Developers Warned on Protecting Microsoft HealthVault Data


Microsoft unveiled its HealthVault solution for medical records earlier this month, and now an item is warning developers to be careful about keeping patient records available to outside applications when it's used in "offline mode."

In a posting on the Microsoft Developer Network, a Microsoft program manager writes: "In the offline scenario, the user is prompted to log in once, and the application is then permitted to access the user's data without a future login." As a result, developers are warned:

It is in the interest of both the application developer and the consumer to limit both the breadth and duration of data access to what is essential for the application to provide the full range of services it wants to offer to the user. When an application wants to connect to HealthVault for the first time, the user will always get to see which data subset and access privileges are requested. It is important to understand that applications requesting an offline connection raise the trust bar to a higher level.

Microsoft launched HealthVault earlier this month as a three-pronged service, promising privacy, compatibility and security. The company is also providing a HealthVault SDK to the developer community.

Microsoft is now starting to encounter some of the questions and issues that other vendors have hit when trying to marry technology to the health industry. Beyond privacy and data security, there are still more issues that some are raising, such as from one medical technology consultant:

How is data quality ensured when various applications can read and write that resides on (HealthVault)?
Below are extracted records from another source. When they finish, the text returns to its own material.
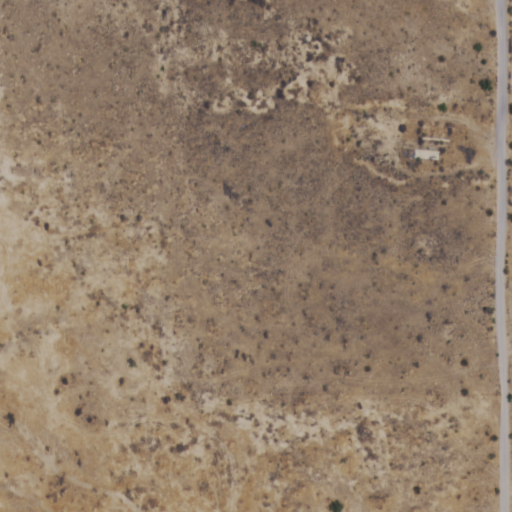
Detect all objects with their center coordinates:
road: (502, 255)
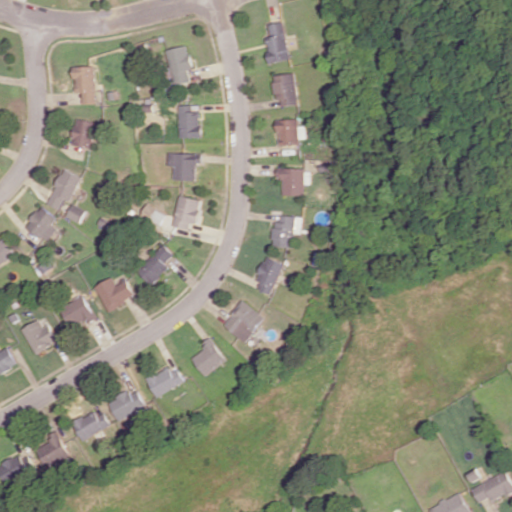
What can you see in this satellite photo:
road: (98, 22)
building: (279, 40)
building: (180, 63)
building: (86, 82)
building: (287, 88)
road: (38, 111)
building: (190, 121)
building: (290, 131)
building: (85, 132)
building: (185, 164)
building: (294, 180)
building: (65, 188)
building: (187, 211)
building: (76, 212)
building: (154, 214)
building: (43, 223)
building: (288, 230)
building: (6, 250)
building: (157, 264)
road: (221, 267)
building: (270, 274)
building: (115, 292)
building: (79, 311)
building: (246, 320)
building: (40, 335)
building: (210, 357)
building: (7, 359)
building: (166, 379)
building: (128, 403)
building: (93, 423)
building: (54, 449)
building: (17, 466)
building: (495, 487)
building: (0, 491)
building: (453, 504)
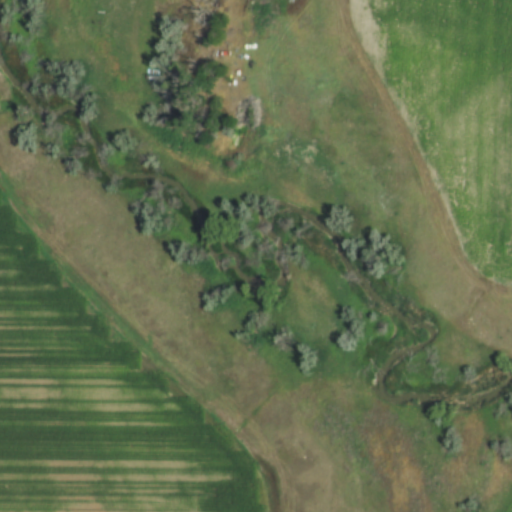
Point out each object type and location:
crop: (455, 104)
crop: (100, 408)
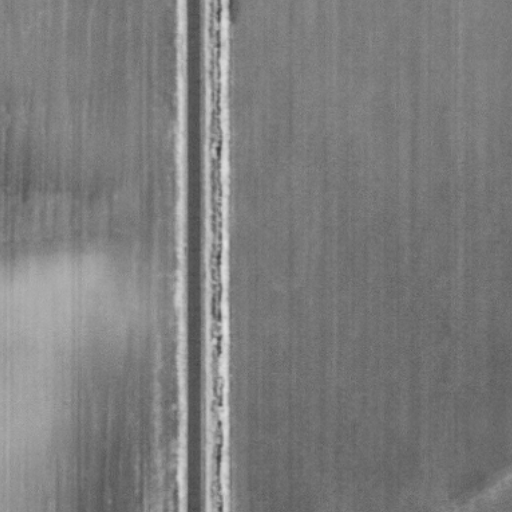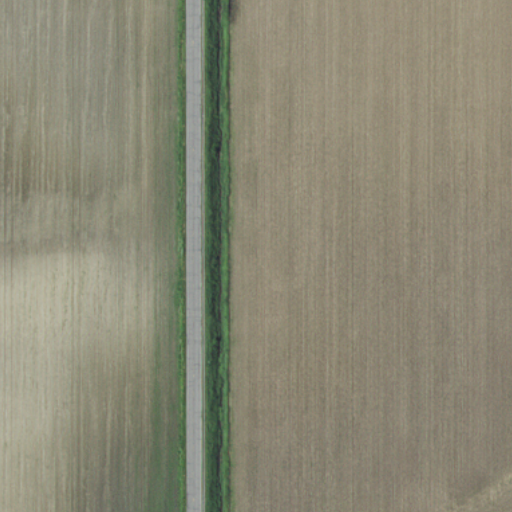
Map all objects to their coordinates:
road: (195, 256)
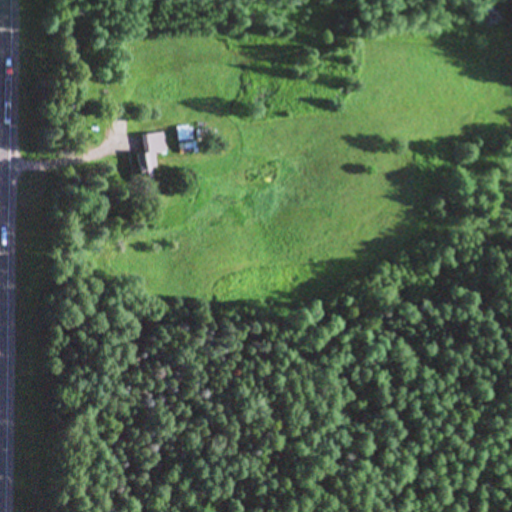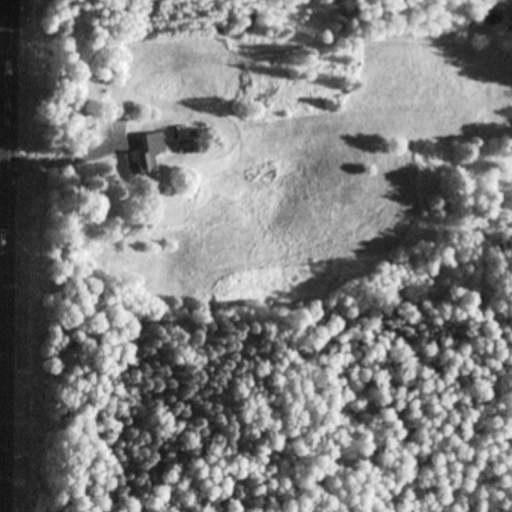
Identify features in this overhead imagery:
building: (148, 155)
road: (7, 256)
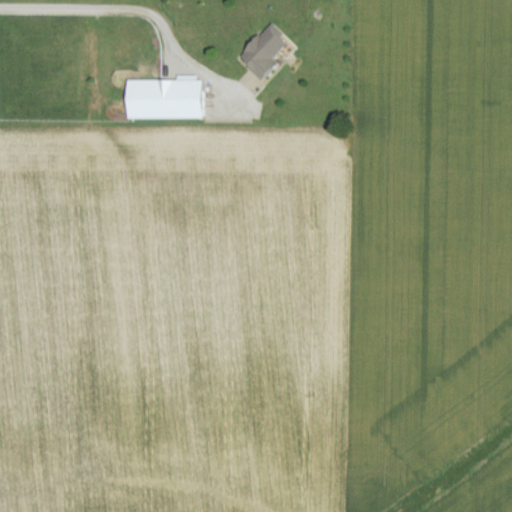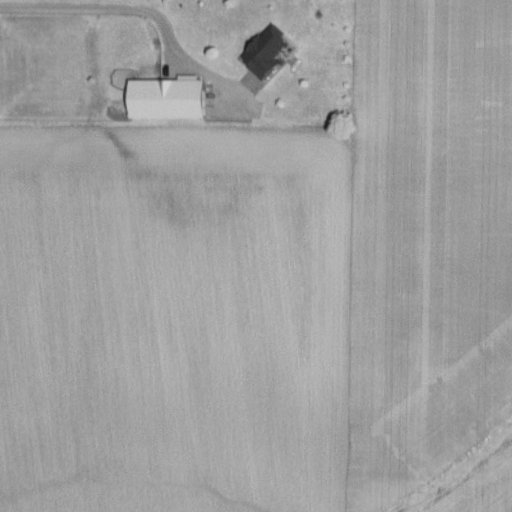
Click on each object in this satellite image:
road: (104, 9)
building: (267, 54)
building: (163, 101)
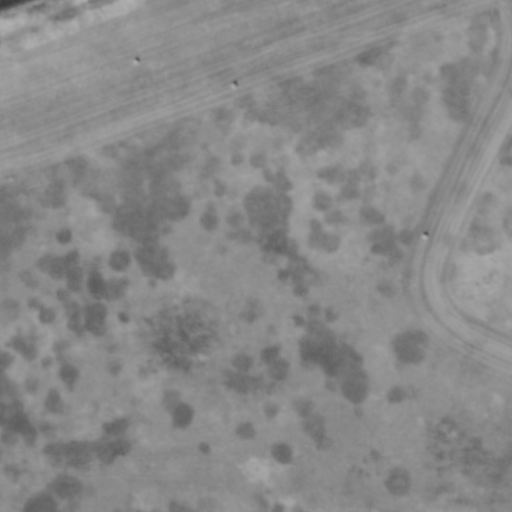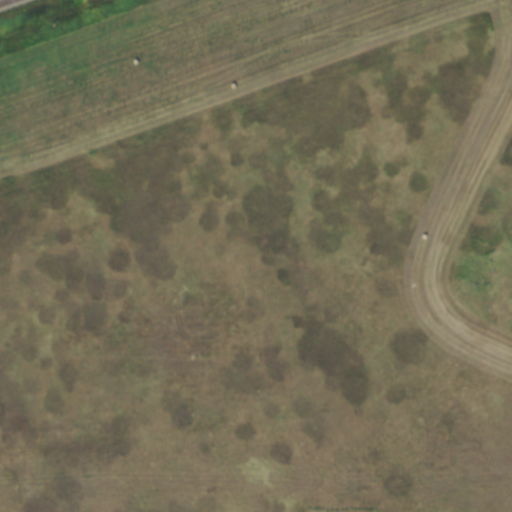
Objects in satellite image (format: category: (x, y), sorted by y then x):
railway: (2, 0)
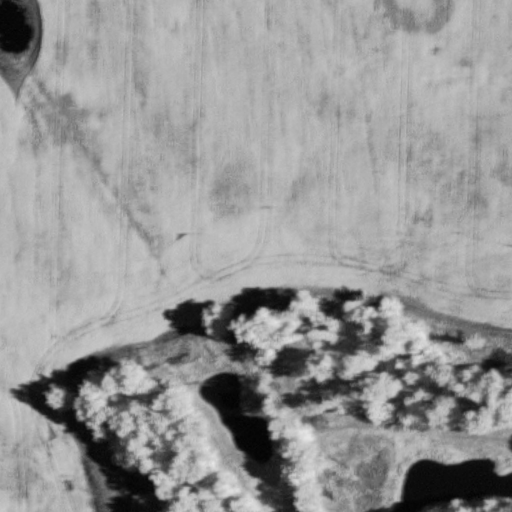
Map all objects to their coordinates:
park: (256, 256)
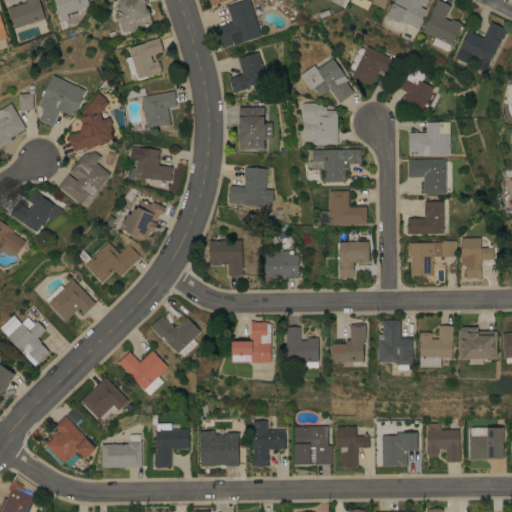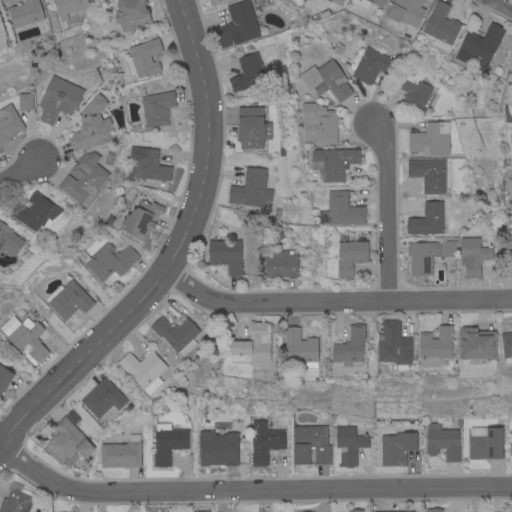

Let's say data is edited or a calculated value is generated and then rewritten to HV. Does it overwrite the existing data? If there are multiple sets of the same data, how do you know which set is the best and most accurate data? Do you assume that the most current values are correct? What if they're not? What if that "better" data is not rewritten to HV but remains in the clinical information system in which it was generated - and another application comes along and uses the "wrong" data?

The suggestion being that instead of just a blue screen of death, the discussion could shift to, simply, life or death.